In Dennis v. Ontario Lottery and Gaming Corporation, 2013 ONCA 501, the Ontario Court of Appeal dismissed the appeal of an unsuccessful certification motion. The class action was commenced on behalf of residents of Ontario and the United States, or their estates, who signed self-exclusion agreements with the Ontario Lottery and Gaming Corporation (“OLG”) between December 1, 1999 and February 10, 2005. Under the self-exclusion agreements, OLG was required to use its “best efforts” to prevent these individuals from entering its premises – with the intention of preventing these “problem gamblers” from engaging in their compulsive gambling behaviour. Despite these agreements, some individuals returned to the facilities, entered, and lost money ranging from small amounts to large amounts, allegedly resulting in financial ruin.
The Court of Appeal in this case denied certification because, in its view, each individual claim turned on whether or not the individual plaintiff was sufficiently vulnerable to ground recovery. The Court of Appeal found that plaintiffs who signed self-exclusion agreements but returned to a casino and suffered losses would not be automatically entitled to damages. To be entitled to damages, each plaintiff would have to prove that he or she “suffers from vulnerability produced by the affliction of pathological gambling.” In other words, it was not OLG’s unilateral action which caused a breach of duty and the subsequent loss, but rather, its actions combined with any particular plaintiff’s individual state of mind. The individual nature of such inquiry, as well as the variegated nature of the claimants’ mindsets, led the Court of Appeal to conclude that the action could not be certified as a class proceeding. In the Court of Appeal’s view, the facts did not disclose an identifiable class of plaintiffs, or issues of sufficient commonality, or that the class action was the preferred mode of proceeding.
At the core of the Court of Appeal’s decision is its agreement with Justice Cullity that there were so many individual variables at play in a “problem gambler’s” psychopathology such that there was insufficient commonality amongst the class members.
In relation to Section 5(1)(b) of the Class Proceedings Act, 1992 (“CPA”) – the requirements that the plaintiffs constitute an identifiable class of persons – the Court of Appeal held that the proposed class definition was fatally over-inclusive, as the class contained both plaintiffs who would possess the vulnerabilities requisite to ground recovery and those who would not.
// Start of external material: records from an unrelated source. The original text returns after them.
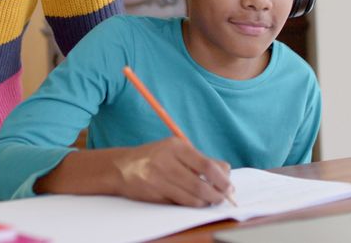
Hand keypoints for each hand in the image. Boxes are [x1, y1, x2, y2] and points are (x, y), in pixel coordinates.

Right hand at [114, 137, 233, 206]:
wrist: (121, 167)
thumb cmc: (155, 157)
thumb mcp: (176, 150)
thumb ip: (200, 159)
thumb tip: (226, 172)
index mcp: (176, 146)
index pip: (207, 166)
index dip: (222, 180)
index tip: (229, 186)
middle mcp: (166, 162)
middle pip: (201, 186)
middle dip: (217, 195)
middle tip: (223, 198)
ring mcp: (158, 180)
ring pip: (192, 198)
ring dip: (205, 202)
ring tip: (209, 200)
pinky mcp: (154, 194)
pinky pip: (180, 203)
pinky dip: (190, 204)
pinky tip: (193, 200)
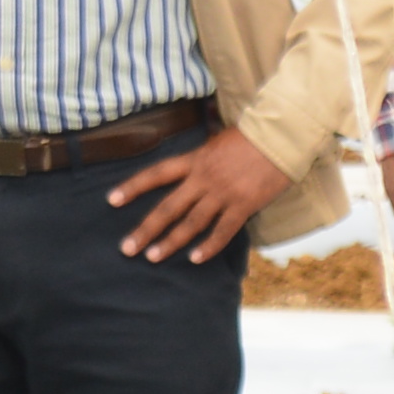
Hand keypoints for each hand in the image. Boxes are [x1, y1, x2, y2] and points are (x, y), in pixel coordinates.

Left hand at [109, 129, 292, 263]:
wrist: (282, 136)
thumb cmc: (252, 135)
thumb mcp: (218, 140)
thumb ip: (202, 156)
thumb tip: (192, 165)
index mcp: (195, 159)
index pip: (156, 173)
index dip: (133, 187)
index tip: (112, 200)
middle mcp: (204, 178)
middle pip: (168, 207)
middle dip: (145, 229)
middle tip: (126, 248)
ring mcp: (223, 193)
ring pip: (191, 223)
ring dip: (170, 242)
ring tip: (152, 257)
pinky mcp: (244, 205)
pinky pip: (223, 230)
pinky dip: (209, 246)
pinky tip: (195, 258)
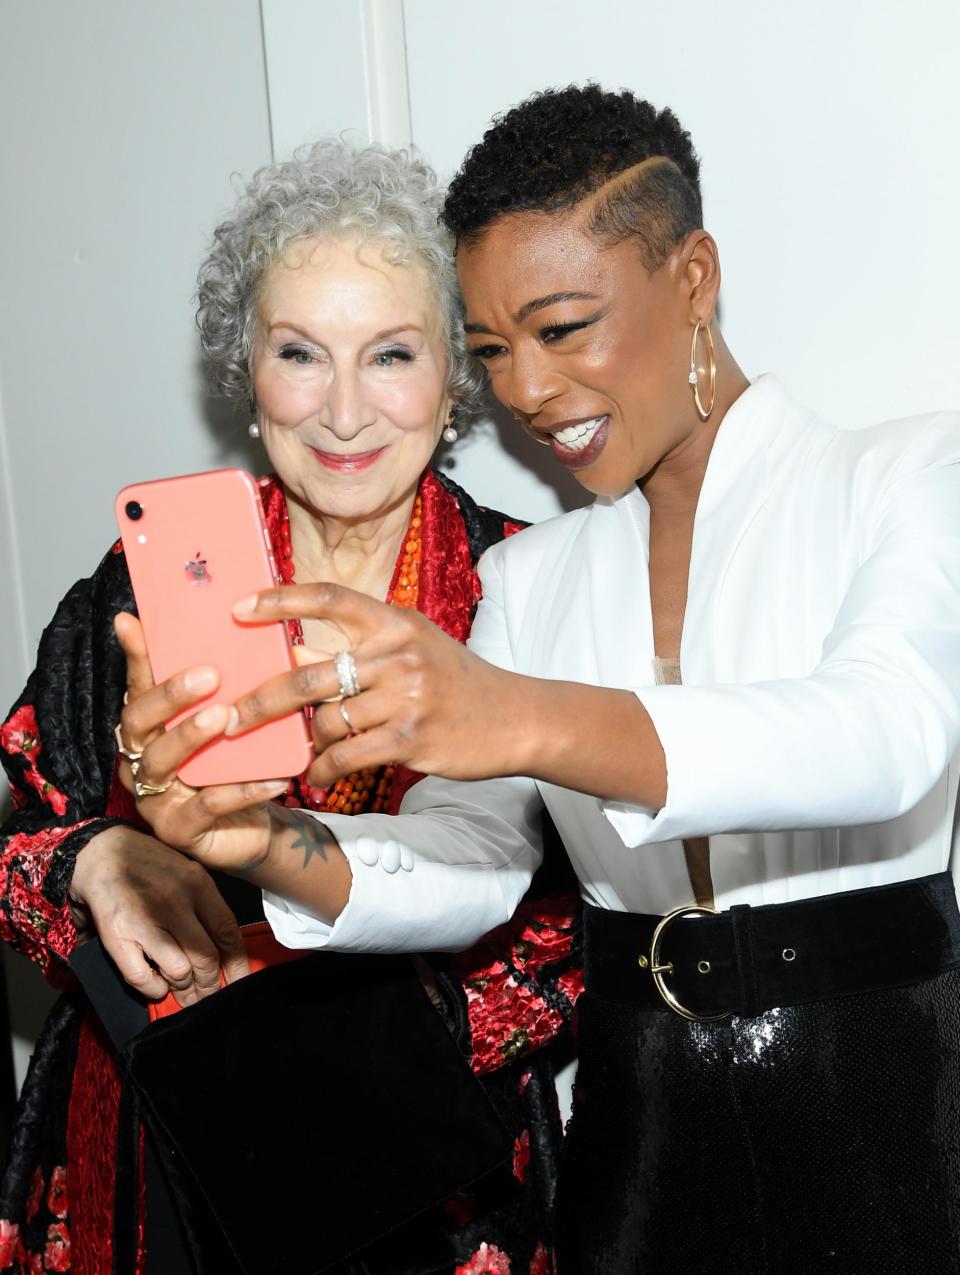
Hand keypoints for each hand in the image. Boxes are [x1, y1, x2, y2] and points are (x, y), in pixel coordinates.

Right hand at [70, 824, 248, 1005]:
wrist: (100, 851)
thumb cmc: (147, 864)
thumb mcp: (186, 872)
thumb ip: (205, 905)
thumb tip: (223, 948)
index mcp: (198, 885)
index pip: (228, 932)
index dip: (237, 964)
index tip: (239, 981)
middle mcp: (176, 902)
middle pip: (206, 957)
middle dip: (210, 985)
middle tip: (207, 995)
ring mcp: (146, 920)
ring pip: (180, 971)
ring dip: (184, 990)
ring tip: (184, 994)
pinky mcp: (118, 935)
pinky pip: (142, 977)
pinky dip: (153, 989)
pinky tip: (157, 986)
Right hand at [113, 613, 288, 872]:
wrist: (259, 827)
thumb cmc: (243, 766)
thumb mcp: (239, 722)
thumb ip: (237, 688)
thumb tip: (266, 637)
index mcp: (150, 729)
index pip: (138, 686)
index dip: (134, 655)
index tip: (130, 621)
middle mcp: (140, 760)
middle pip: (138, 722)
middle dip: (169, 696)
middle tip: (208, 675)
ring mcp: (154, 797)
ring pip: (160, 761)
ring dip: (191, 736)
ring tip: (225, 717)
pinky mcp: (177, 830)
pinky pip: (206, 806)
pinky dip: (241, 790)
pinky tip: (274, 779)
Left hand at [225, 584, 524, 788]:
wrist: (515, 719)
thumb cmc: (457, 683)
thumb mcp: (414, 649)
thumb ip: (360, 648)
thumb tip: (296, 654)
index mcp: (396, 622)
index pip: (331, 597)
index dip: (281, 599)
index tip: (239, 606)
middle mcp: (398, 654)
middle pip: (310, 674)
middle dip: (263, 700)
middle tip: (231, 717)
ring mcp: (406, 697)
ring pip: (327, 722)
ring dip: (311, 743)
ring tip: (308, 754)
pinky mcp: (410, 737)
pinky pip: (346, 756)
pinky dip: (325, 771)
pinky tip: (321, 778)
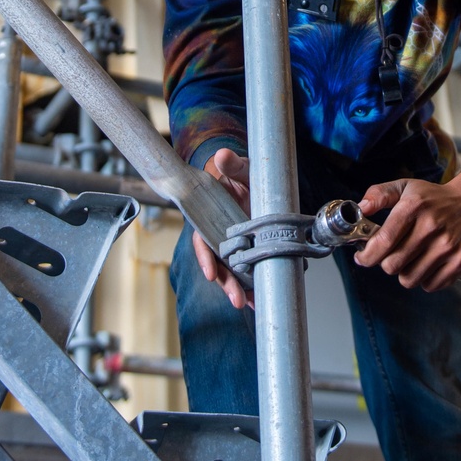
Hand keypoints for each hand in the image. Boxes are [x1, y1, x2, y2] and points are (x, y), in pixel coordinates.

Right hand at [195, 149, 253, 310]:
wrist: (249, 178)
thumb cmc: (237, 173)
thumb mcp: (236, 167)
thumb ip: (232, 164)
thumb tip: (222, 156)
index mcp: (209, 215)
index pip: (203, 239)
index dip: (206, 257)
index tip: (211, 273)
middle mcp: (219, 232)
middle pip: (218, 262)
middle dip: (226, 283)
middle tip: (237, 299)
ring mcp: (234, 242)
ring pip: (232, 270)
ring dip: (239, 288)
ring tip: (250, 303)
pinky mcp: (249, 247)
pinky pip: (248, 267)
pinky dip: (252, 282)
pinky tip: (258, 296)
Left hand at [354, 161, 460, 292]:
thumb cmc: (436, 198)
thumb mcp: (405, 186)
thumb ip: (379, 194)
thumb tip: (361, 208)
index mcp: (414, 207)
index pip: (383, 242)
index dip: (367, 255)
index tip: (363, 257)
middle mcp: (432, 227)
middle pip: (393, 265)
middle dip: (386, 262)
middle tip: (391, 254)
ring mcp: (448, 247)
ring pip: (409, 279)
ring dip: (405, 272)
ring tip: (412, 257)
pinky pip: (430, 285)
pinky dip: (425, 279)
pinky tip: (428, 262)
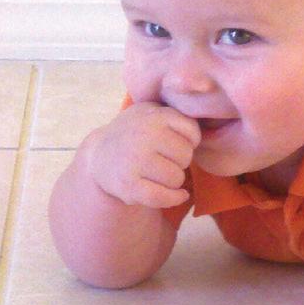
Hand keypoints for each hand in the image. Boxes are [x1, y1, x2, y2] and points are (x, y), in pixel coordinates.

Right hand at [82, 102, 201, 208]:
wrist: (100, 154)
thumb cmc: (135, 132)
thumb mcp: (152, 112)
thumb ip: (177, 113)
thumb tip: (203, 106)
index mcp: (154, 115)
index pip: (193, 133)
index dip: (189, 141)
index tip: (175, 142)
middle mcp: (144, 135)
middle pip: (185, 156)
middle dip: (179, 161)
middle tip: (163, 158)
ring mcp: (135, 161)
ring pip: (176, 178)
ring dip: (173, 180)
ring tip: (158, 172)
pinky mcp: (129, 185)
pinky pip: (163, 197)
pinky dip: (174, 198)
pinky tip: (176, 195)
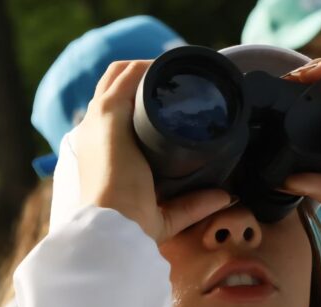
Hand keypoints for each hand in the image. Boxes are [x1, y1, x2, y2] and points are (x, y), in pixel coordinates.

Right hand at [71, 60, 230, 242]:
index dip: (138, 104)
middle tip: (178, 83)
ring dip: (146, 68)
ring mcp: (99, 121)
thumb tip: (225, 197)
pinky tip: (168, 66)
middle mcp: (94, 133)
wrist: (114, 226)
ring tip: (177, 68)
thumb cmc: (133, 225)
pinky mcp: (108, 114)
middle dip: (144, 79)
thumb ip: (193, 204)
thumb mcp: (167, 214)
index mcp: (100, 153)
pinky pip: (125, 76)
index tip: (170, 103)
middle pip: (113, 88)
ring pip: (118, 75)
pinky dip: (146, 67)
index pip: (113, 115)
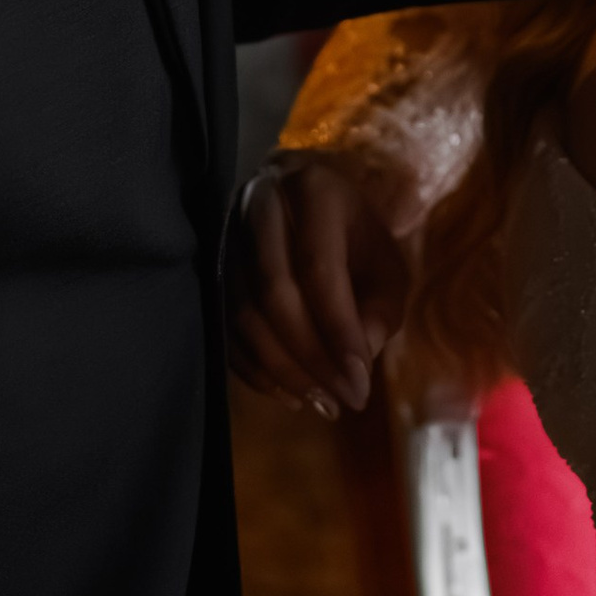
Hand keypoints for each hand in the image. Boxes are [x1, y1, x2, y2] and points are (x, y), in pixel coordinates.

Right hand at [226, 155, 408, 415]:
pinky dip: (252, 368)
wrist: (311, 210)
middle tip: (336, 402)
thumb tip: (356, 361)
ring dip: (280, 369)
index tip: (358, 385)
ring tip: (317, 403)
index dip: (338, 331)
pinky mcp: (209, 266)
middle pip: (273, 292)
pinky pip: (223, 326)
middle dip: (308, 357)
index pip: (318, 268)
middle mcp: (261, 206)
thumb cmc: (358, 240)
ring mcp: (227, 235)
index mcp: (313, 191)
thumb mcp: (387, 266)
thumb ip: (380, 310)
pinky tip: (286, 393)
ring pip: (242, 313)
In looking at the common issues requirement under Section 5(1)(c) of the CPA, the Court of Appeal again emphasized the problematic dependence on individual issues of vulnerability. The Court of Appeal held that such reliance offended the proposition in Singer v. Shering-Plough Canada Inc., 2010 ONSC 42, which provides that “[a] common issue cannot be dependent upon individual findings of fact that have to be made with respect to each individual claimant.” Since, in the Court of Appeal’s view, the success of the present claims depended on such individual inquiries, the common issues requirement of certification was not made out. Finally, the Court of Appeal held that the plaintiffs failed to establish that the class action was the preferred procedure for the claims’ adjudication, pursuant to Section 5(1)(d) of the CPA. The fact that each claim turned on the respective plaintiff’s mental state would cause, in the Court of Appeal’s view, the class action to break down into “protracted individualized proceedings.”
The Court of Appeal also endorsed the majority of the Divisional Court’s finding that certification in this case did not engage important class action policy objectives. The likelihood that proceedings would break down into individual inquiries, the large amount of money at issue for every plaintiff, and the fact that the OLG had already administered better policies to deal with problem gamblers suggested, in the Court of Appeal’s view, that considerations of judicial economy, access to justice, and behaviour modification were not engaged.
Leave to appeal was denied by the Supreme Court of Canada on February 13, 2014.